Page:Hawthorne - Contes étranges.djvu/107

La bibliothèque libre.
Le texte de cette page a été corrigé et est conforme au fac-similé.
99
LE TRÉSOR

IX

Jamais, dans le cours de ses folles rêveries, Pierre n’avait été aussi heureux que depuis qu’il avait pris cette extrême résolution. Peut-être trouvait-il dans son imagination une consolation aux maux que lui causait l’excès de cette faculté. S’il était pauvre, mal vêtu, s’il ne mangeait pas toujours à sa faim, s’il était toujours sous le coup d’une ruine totale, son corps seul souffrait, mais son esprit, perdu dans les nuages, rêvait un brillant avenir. C’était sa nature à lui d’être toujours jeune. Que lui importaient ses cheveux gris, ses rides, ses infirmités ! S’il paraissait vieux, si sa maigre figure surmontait un pauvre corps, le vrai Pierre était un jeune homme, plein d’illusions, encore au seuil de la vie. Chaque printemps, sa jeunesse flétrie renaissait de ses cendres, mais, cette fois, elle s’épanouissait plus triomphante que jamais. Il avait vécu longtemps à la vérité, mais il avait encore un cœur sensible et tendre, plein d’une juvénile ardeur ; il résolut, aussitôt qu’il aurait trouvé son trésor, d’aller faire la cour aux jeunes filles de la ville et de s’en faire aimer. Quel cœur pourrait alors lui résister ? Heureux Pierre Goldthwaite !
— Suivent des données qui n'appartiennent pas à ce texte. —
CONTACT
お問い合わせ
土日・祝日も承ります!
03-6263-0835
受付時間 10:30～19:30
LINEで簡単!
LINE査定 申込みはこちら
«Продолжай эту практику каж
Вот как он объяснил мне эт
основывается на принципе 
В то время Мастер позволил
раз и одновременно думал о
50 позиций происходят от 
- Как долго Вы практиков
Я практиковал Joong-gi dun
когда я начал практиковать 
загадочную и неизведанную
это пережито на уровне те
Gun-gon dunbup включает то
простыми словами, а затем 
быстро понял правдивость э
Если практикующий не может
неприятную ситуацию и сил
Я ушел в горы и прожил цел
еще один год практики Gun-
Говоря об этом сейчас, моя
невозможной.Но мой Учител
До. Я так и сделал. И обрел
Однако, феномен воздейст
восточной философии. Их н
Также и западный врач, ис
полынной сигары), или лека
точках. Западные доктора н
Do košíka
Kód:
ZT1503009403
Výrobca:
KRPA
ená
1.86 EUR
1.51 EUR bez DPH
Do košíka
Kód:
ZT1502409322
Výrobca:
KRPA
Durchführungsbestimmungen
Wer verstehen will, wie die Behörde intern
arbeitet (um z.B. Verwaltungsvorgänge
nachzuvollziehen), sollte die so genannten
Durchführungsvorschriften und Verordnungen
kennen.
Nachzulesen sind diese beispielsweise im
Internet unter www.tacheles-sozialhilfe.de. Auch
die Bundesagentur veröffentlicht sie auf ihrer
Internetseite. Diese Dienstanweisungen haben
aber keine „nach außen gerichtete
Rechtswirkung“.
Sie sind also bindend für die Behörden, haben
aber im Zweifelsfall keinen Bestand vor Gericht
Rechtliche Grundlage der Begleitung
Il y avait longtemps qu’il avait abandonné les lieux habituels de flânerie, les bureaux d’assurance, les cabinets de lecture, les étalages des libraires ; et, comme on ne l’invitait plus que rarement dans les cercles de la ville, il passait presque toutes ses soirées au foyer de la cuisine, en compagnie de la vieille Tabita, occupée à terminer quelque ravaudage.